2007年04月11日「わが人生の歌がたり」 五木寛之著 角川書店 1575円

カテゴリー中島孝志の通勤快読 年3000冊の毒書王」

 五木寛之さん。いつになったら、「青春の門」を書くのだろうか。
 たしか、私が高校時代だったんじゃないかな。「週刊現代」だかで連載はじめて、映画にもテレビにもなって・・・。どれも筑豊編、青春編なんだけどね。
 松坂慶子さん、吉永小百合さんがやってましたね。織江役が大竹しのぶさんだもん。今度やるときは、大竹さんが母親役だったりして・・・悪夢だね。

 まっ、尾崎士郎の「人生劇場」にしたって、面白いのは青春編だけであってね。全11冊を高校時代に読んで、それが縁か、早稲田に進むことになっちゃって・・・映画に何回もなってるけど、青成瓢吉より飛車角が主役でさ。
 やっぱ、「課長島耕作」にしたって、役員になった瞬間、あとは惰性の産物でしかないのかもね。

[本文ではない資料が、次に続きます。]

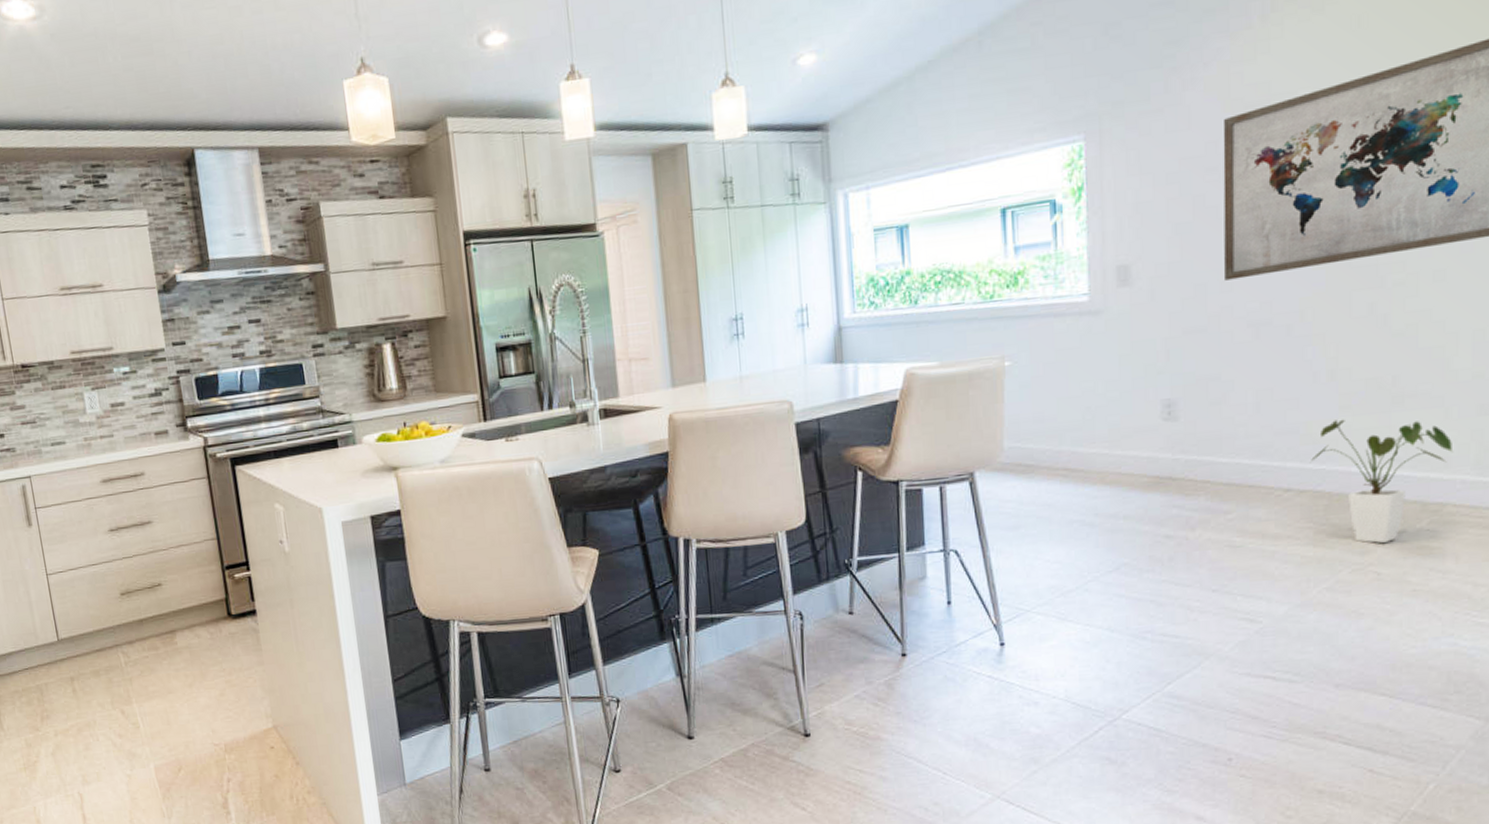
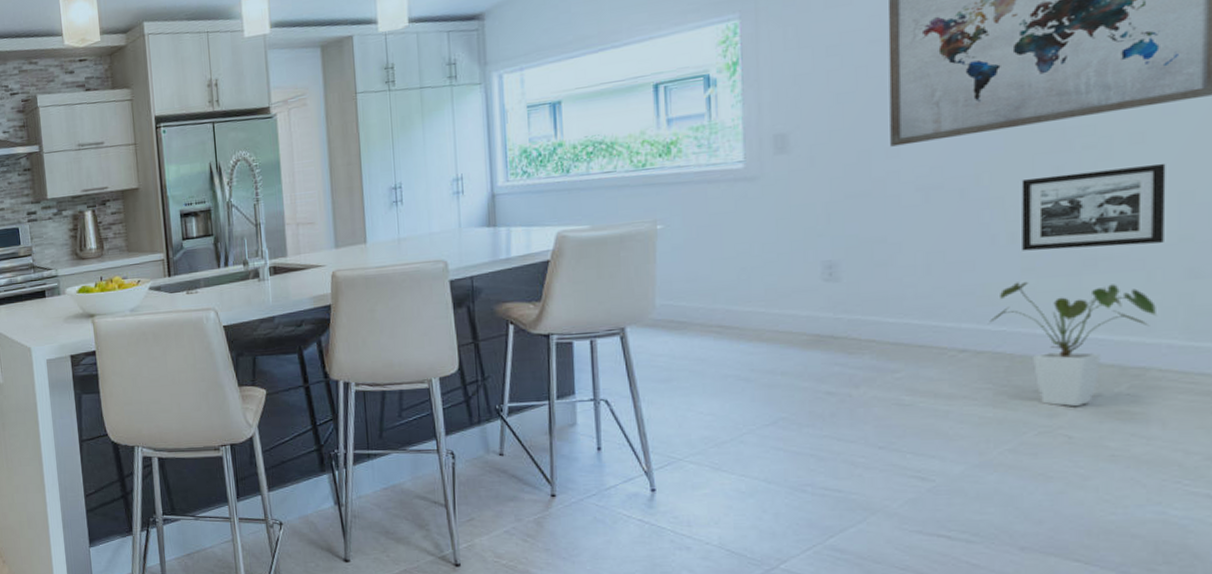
picture frame: none [1340,300,1463,389] -> present [1021,163,1166,251]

 そんなこんなで、五木さんの「ラジオ深夜便」の語りをそのまま活字にした本ですな。
 最後までたどり着いて気づいたけど、3分冊にするらしく、まずは1発目なのね。
 で、生後すぐの頃から北朝鮮から命からがら引き揚げてきて、早稲田に入学する頃あたりまでを、その時々の想い出の歌とともに振り返ってます。

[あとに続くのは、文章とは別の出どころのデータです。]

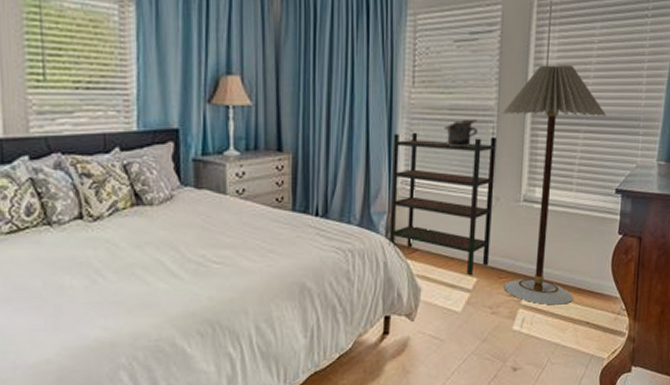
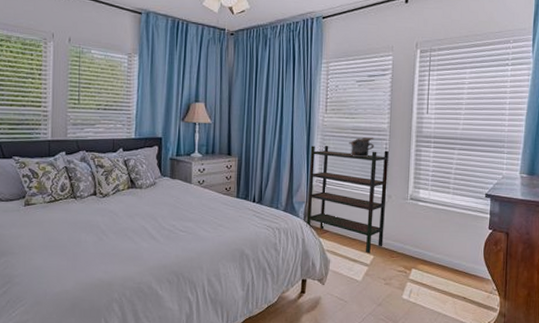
floor lamp: present [502,64,607,305] -> none [393,99,477,282]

 人にはそれぞれ青春があり、歌があります。とくに、戦争という時代をくぐってくると、歌の想い出もひとしおだと思う。
 当事者でないとわからないことも少なくありません。というのも、戦争のまっただ中でも、淡谷のり子さんのブルースが流行ってたりしたのね。
 時代は暗かったけど、意外と歌は明るくて、そこらへんでバランスをとっていたのかもしれない。
 中で取りあげている歌。戦前の歌でも、私が知ってる歌が少なくありません。たとえば、「サーカスの歌」とか「南の花嫁さん」「雨のブルース」「湖畔の宿」とかね。

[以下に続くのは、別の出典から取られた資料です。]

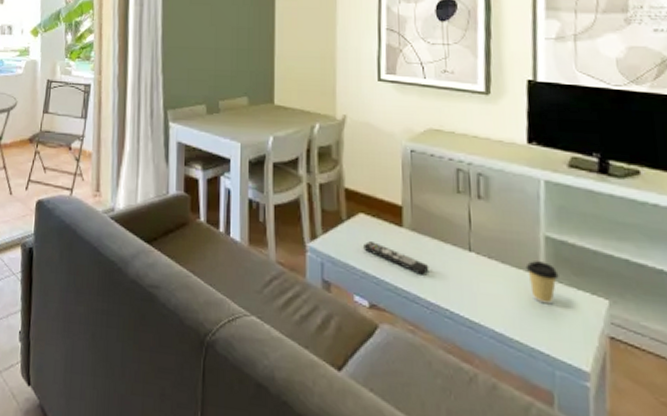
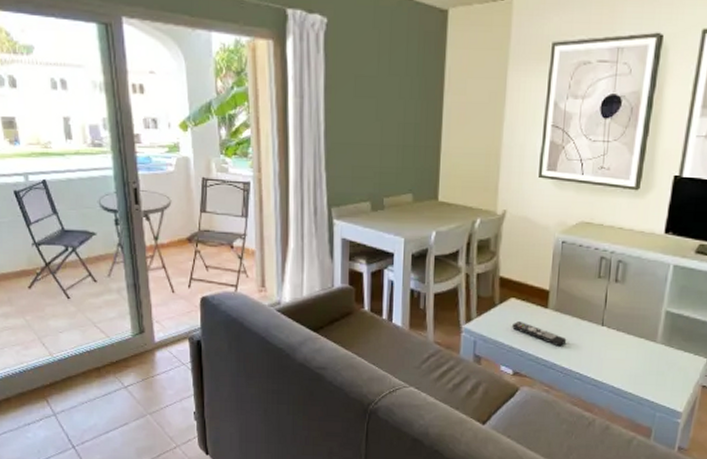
coffee cup: present [525,261,559,305] -> none [646,331,672,364]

 私の好きな「港の見える丘」は戦後の曲なのよ。そういえば、戦後、コロムビアレコードのオーディション1位が平野愛子さんだったもんね。

 さて、五木さんの父親は小倉師範。母親は福岡師範。どちらも教育者。
 でも、校長にはなれないので朝鮮に渡るわけ。で、五木さんも同じ小学校に入ります。日本人は1人ね。けど、子どもにとって、日本人も朝鮮人も関係ないよ。仲良く遊んでた。
 そのうち、日本は戦争に負けて、ソビエトが略奪のかぎりを尽すわけ。それに無抵抗の父親。というよりも、日本人は無力だった。
 戦争に負けるということは、こういうことなんだ。男は奴隷、女は強姦。少なくとも、精神的にはそうだったかもしれない。
 この時、まだ矜恃を忘れずにいたとしたら、それは男の中の男だったかもね。

 少年の目には、自信喪失なんて関係ない。それは大人の世界の出来事であって、戦争という殺し合いが終わったことは、それだけで白黒がセピアに、さらに総天然色に変わるくらいのまぶしい時代の到来だったのよ。

 終戦直後はそんな希望に溢れる「リンゴの歌」と、戦争の後始末を引きずる「かえり船」「星の流れに」が流行してたわけよ。

 歌は世につれ、世は歌につれ・・・懐かしのメロディだね、こりゃ。まっ、本書は五木版懐かしのメロデイだもん、しょうがないや。